**Data:**

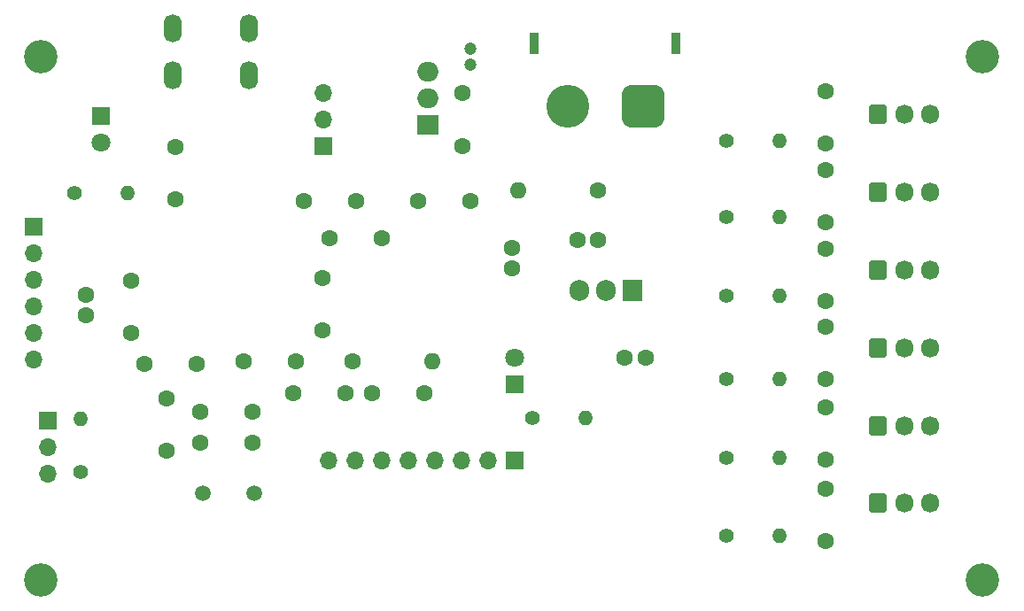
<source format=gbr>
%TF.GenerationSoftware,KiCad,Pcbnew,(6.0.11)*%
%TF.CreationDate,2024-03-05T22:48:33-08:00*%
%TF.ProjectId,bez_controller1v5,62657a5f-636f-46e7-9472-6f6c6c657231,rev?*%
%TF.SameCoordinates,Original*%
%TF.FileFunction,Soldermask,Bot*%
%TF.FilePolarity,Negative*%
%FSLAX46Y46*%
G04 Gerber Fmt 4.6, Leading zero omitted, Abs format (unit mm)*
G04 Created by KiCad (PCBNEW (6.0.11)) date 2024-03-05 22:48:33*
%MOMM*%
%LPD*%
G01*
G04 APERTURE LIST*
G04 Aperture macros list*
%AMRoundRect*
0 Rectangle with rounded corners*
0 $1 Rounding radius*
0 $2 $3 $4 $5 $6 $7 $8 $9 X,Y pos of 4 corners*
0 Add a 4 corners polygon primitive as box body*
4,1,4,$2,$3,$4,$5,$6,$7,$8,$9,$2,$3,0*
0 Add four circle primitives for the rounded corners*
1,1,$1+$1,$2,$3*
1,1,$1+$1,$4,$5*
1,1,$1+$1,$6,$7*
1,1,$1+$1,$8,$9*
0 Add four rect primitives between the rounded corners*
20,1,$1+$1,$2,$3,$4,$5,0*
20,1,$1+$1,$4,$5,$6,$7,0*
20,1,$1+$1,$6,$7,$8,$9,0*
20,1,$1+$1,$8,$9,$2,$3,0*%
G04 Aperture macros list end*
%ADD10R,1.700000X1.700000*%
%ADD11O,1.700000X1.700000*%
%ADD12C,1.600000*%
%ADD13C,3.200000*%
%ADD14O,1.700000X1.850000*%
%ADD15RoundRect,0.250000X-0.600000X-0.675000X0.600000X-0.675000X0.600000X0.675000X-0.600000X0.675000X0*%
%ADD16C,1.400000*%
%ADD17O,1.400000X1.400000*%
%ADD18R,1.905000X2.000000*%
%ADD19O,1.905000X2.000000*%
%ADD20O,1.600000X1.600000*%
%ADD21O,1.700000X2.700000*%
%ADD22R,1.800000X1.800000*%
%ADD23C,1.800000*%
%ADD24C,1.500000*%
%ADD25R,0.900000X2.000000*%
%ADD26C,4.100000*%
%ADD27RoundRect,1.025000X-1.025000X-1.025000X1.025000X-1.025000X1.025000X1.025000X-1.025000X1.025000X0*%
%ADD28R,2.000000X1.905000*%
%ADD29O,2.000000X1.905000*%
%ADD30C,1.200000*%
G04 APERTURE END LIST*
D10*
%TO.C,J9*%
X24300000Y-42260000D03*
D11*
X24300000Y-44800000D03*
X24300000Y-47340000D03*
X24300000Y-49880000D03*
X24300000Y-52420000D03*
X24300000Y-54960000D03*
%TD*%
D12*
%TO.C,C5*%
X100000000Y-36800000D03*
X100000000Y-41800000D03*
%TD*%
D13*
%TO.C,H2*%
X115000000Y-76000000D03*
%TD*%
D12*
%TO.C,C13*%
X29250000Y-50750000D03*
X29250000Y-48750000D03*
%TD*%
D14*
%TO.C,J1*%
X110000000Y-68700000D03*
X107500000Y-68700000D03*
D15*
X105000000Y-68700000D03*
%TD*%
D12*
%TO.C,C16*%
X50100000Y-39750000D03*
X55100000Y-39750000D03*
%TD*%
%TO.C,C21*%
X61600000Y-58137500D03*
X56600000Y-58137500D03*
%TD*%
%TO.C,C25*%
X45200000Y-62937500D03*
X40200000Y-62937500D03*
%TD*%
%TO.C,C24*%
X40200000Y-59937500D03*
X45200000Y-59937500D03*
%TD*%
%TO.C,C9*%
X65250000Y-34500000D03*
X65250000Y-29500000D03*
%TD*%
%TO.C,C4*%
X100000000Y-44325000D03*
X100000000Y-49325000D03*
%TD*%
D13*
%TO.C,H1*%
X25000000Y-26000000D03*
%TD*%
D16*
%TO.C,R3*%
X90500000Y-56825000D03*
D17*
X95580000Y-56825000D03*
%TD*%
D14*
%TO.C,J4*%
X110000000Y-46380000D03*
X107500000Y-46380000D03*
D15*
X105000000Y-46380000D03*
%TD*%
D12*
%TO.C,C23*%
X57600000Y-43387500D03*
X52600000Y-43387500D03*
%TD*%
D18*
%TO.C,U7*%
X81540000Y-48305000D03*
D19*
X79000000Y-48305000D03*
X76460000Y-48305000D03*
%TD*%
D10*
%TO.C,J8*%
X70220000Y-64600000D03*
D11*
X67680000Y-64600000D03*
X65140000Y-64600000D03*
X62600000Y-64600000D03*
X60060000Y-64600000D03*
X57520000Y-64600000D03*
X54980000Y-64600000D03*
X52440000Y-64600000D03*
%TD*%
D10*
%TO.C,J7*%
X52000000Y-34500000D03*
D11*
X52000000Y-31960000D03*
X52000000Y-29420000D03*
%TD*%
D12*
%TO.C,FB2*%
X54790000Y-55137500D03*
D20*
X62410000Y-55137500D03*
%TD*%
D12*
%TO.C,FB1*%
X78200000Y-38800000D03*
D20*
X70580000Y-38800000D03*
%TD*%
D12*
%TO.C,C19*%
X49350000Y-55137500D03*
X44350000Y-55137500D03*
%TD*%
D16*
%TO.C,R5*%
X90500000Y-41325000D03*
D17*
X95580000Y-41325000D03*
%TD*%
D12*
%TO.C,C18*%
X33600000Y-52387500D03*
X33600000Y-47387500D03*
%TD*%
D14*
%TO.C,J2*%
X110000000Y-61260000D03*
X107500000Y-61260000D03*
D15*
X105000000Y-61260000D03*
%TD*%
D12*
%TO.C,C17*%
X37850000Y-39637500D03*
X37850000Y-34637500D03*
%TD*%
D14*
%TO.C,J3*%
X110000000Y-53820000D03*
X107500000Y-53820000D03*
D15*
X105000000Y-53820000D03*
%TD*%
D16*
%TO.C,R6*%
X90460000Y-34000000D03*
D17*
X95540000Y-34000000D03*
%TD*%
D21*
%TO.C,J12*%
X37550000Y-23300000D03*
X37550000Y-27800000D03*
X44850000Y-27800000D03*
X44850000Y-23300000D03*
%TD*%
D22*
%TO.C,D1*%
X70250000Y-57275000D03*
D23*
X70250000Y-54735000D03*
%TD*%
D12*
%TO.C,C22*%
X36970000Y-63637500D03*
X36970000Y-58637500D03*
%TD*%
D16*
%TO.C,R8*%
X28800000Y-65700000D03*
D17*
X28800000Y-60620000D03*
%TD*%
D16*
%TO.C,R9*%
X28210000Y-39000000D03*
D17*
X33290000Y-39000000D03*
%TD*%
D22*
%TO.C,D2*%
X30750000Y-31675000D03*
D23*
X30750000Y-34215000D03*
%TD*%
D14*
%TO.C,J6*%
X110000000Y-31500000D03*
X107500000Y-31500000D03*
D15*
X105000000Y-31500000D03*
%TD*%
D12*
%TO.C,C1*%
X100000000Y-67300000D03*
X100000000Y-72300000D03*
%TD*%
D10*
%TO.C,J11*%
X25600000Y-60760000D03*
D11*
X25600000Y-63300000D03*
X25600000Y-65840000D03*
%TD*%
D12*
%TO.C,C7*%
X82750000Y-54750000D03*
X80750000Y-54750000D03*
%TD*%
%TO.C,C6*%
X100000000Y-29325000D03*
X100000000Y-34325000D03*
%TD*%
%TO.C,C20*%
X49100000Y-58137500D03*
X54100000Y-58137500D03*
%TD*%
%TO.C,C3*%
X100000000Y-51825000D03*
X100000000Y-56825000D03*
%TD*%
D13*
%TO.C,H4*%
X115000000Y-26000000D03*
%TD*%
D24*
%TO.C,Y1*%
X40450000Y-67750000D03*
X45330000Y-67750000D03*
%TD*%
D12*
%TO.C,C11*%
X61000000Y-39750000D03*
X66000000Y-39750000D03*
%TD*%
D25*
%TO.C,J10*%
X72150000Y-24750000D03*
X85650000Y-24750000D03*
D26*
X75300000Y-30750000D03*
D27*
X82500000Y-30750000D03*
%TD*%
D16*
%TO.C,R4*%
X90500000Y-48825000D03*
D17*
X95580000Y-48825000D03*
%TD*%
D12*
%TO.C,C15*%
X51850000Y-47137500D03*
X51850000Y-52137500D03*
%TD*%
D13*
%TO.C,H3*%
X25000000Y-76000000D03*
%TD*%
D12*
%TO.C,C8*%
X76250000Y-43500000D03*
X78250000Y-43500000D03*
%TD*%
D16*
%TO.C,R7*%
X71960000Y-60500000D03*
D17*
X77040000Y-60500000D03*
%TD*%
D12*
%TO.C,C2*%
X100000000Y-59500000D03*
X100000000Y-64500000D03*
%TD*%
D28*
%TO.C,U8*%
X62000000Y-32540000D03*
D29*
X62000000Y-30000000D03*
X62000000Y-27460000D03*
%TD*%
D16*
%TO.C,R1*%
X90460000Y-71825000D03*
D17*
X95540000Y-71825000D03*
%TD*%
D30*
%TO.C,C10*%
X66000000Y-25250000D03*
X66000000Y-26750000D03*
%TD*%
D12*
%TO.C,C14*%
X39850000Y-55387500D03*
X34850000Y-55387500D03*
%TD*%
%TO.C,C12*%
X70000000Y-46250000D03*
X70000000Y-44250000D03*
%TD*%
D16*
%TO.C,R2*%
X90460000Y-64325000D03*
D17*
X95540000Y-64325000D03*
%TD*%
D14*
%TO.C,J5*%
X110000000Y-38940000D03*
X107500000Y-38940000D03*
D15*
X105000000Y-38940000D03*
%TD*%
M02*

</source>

**Required action:**
Pull out every line of the entries that includes the word "rounded".

**Problem solution:**
0 Rectangle with rounded corners*
0 Add four circle primitives for the rounded corners*
0 Add four rect primitives between the rounded corners*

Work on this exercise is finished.